From the above timing result, we can see elapsed time was reduced when using more cores. The first impression is that grandpa LAIPE can speed up on multicores. To see more details, we summarized the timing results into the following table:

number of cores elapsed time (sec.) speedup efficiency (%)
1 351.81 1.00 100.00
2 181.63 1.94 96.85
3 125.71 2.80 93.29
4 97.20 3.62 90.49
5 81.14 4.34 86.72
6 69.53 5.06 84.33
7 62.60 5.62 80.29
8 56.83 6.19 77.38

On 8 cores, the grandpa LAIPE subroutine Decompose_VAG_16 can speed up to 6.19X. Is that a good speedup?
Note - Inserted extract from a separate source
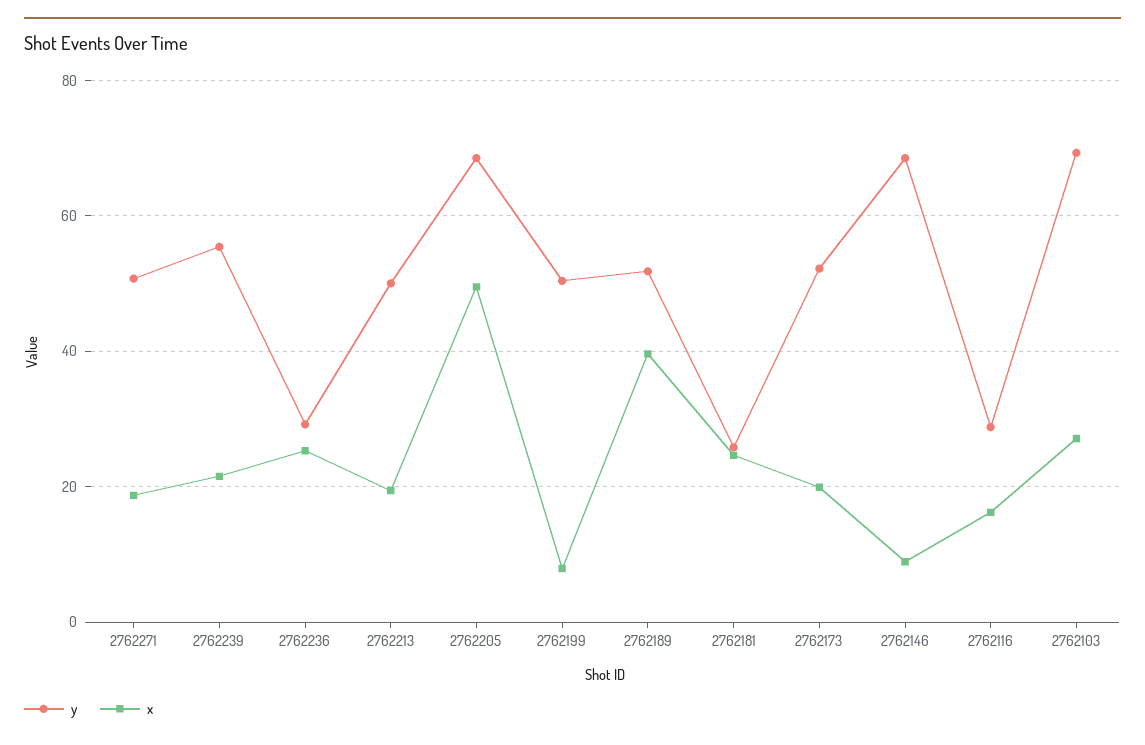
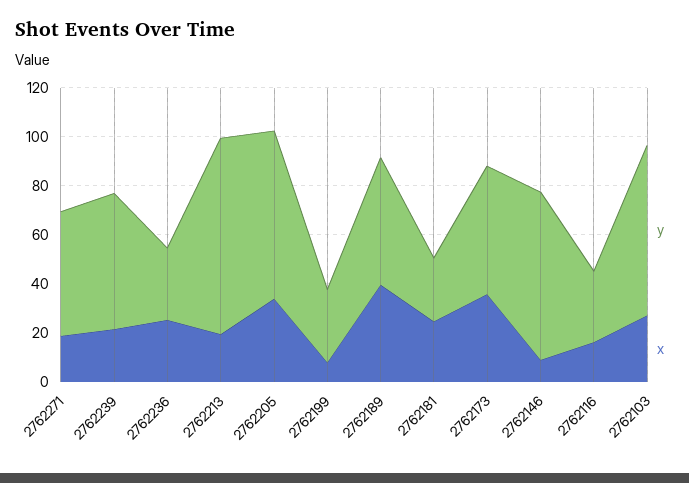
y, 2762213: 50 -> 80
x, 2762205: 50 -> 35
y, 2762199: 50 -> 30
x, 2762173: 20 -> 35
If we refer to the performance of LAIPE skyline solver, e.g., Decompose_VSP_16, as shown in "Grandpa on Multicores (2)", we could see LAIPE skyline solver can speed up to 7.85X on 8 cores. The speedup, 6.19X, in this implementation is slower than skyline solver. This post's performance is not the best.

        If we compare with SuperLU, which speeded up to 3.7x of 8 cores cited from the post "Is Parallel Computing Easy". The speedup, 6.19X, implemented in this post is much better than SuperLU. A poor performance of grandpa LAIPE still outperforms other numerical packages.